Face à la Seine, à Rouen, une belle surprise attend le visiteur au centre d’art contemporain, le Hangar 107. Le musée est vaste, très lumineux, les toiles immenses et colorées d’Olivier Beer procurent un choc esthétique. Olivier Beer est musicien et plasticien. Grâce à des enceintes, les sons de sa musique mettent en mouvement les pigments déposés délicatement sur une fine toile blanche. Ses oreilles sont son pinceau, c’est les «Resonance Paintings». Utilisant la même technique, il a enregistré les sons sous l’eau, sous les nymphéas, dans les étangs de Giverny. En hommage à Claude Monet, Olivier Beer expose trois grandes toiles représentant les nymphéas. Les couleurs sont douces, dessinant des cercles de bleus, de roses, de marrons. Ces images crées par des ondes, évoquent le vent, l’eau, le sable sur une plage. Une œuvre spectaculaire, vraiment très belle, que l’on peut découvrir en écoutant la musique d’Olivier Beer.
Dans la peinture impressionniste, la représentation a été remplacée par la perception de l’artiste. Cette révolution a modifié notre regard sur l’art, sur les paysages. Un autre regard, voilà ce qu’apportent également les artistes contemporains exposant lors du festival.
Au centre photographique de Rouen, Laurent Millet nous offre son regard sur le vivant avec la série de photographies consacrées aux modèles anatomiques et végétaux du docteur Auzoux. Ses modèles avaient un rôle pédagogique, mais le photographe les transforme en œuvre d’art comme le magnifique Ergot de Seigle. Pour Laurent Millet la science est source d’inspiration, de rêverie, de poésie. Il revisite ainsi la géométrie euclidienne. À partir des schémas géométriques il crée des prises de vues colorées et attractives.
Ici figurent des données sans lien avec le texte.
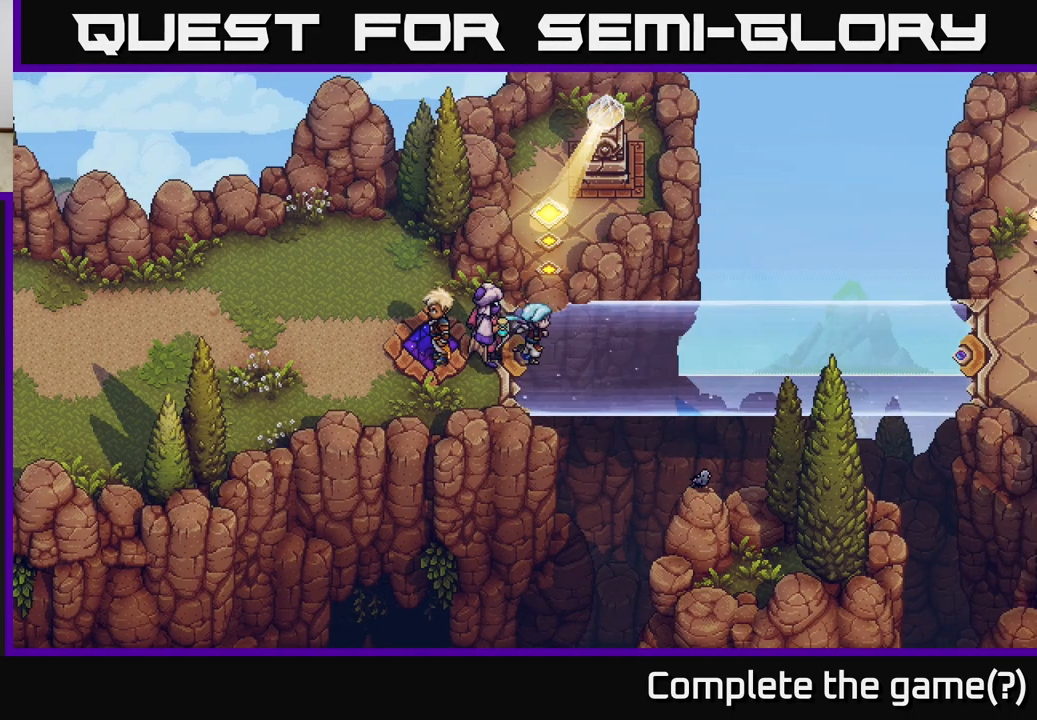
{"buttons": [], "left_stick": "right", "right_stick": "center", "events": []}
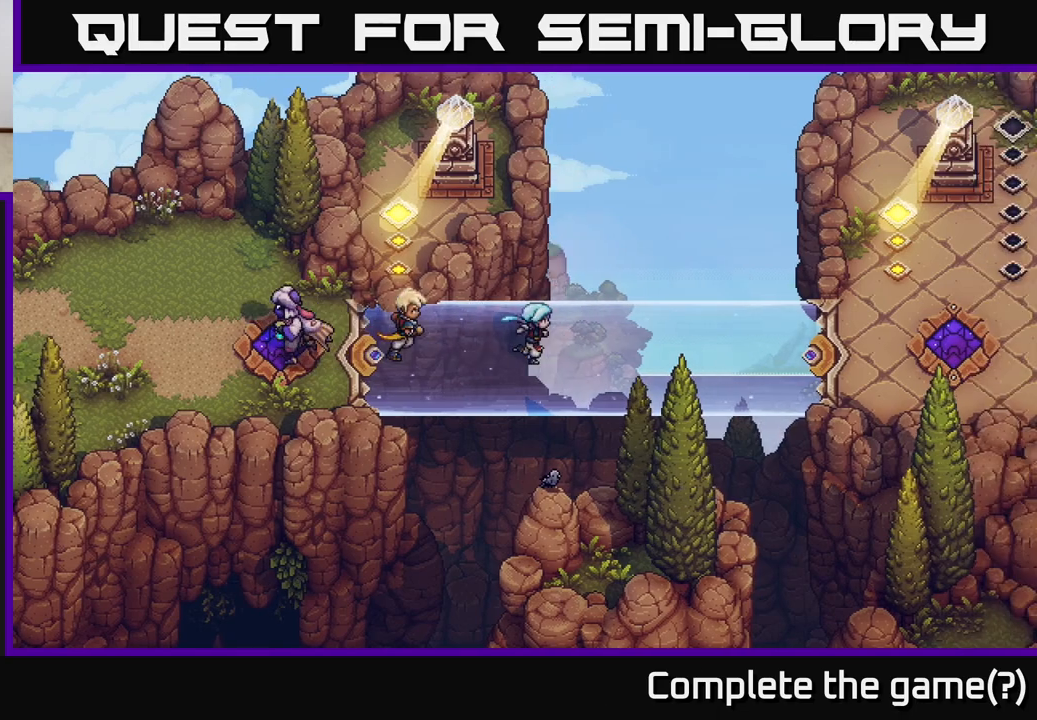
{"buttons": [], "left_stick": "right", "right_stick": "center", "events": []}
Bianca Bondi est une artiste sud-africaine qui vit à Paris. Elle pose un autre regard sur la ville du Havre dans son installation Milk of amnesia au Portique, le centre régional d’art contemporain du Havre. Elle a été frappée par les destructions de la ville pendant la Seconde Guerre mondiale et par sa participation au commerce triangulaire. Dans son installation très symbolique, le noir de l’armoire, de la mallette représente le passé de souffrances de la ville, le blanc du sel, la possibilité d’une rédemption.
La Galerie Duchamp, une galerie d’intérêt national à Yvetot, accueille le peintre Marc Desgrandchamps. Cet artiste, habitué des paysages montagneux méridionaux, a parcouru l’année dernière le pays de Caux. Lui aussi en peint les falaises. Ses peintures sont très verticales, les falaises très imposantes voire monumentales. La matérialité est très prégnante, mais non exempte de fragilité. Les traits sont volontiers simplifiés mais les couleurs sont plutôt douces, le vert le rose le gris l’ocre dominent. Une silhouette de femme acéphale fait face aux falaises. Elle a été inspirée à Marc Desgrandchamps par la statue de l’Aître Saint-Maclou à Rouen. L’artiste nous offre une vision originale des paysages normands qui étaient au cœur de l’œuvre des impressionnistes.
Le festival propose un parcours, hors des sentiers battus à travers la Normandie, à la découverte d’artistes contemporains.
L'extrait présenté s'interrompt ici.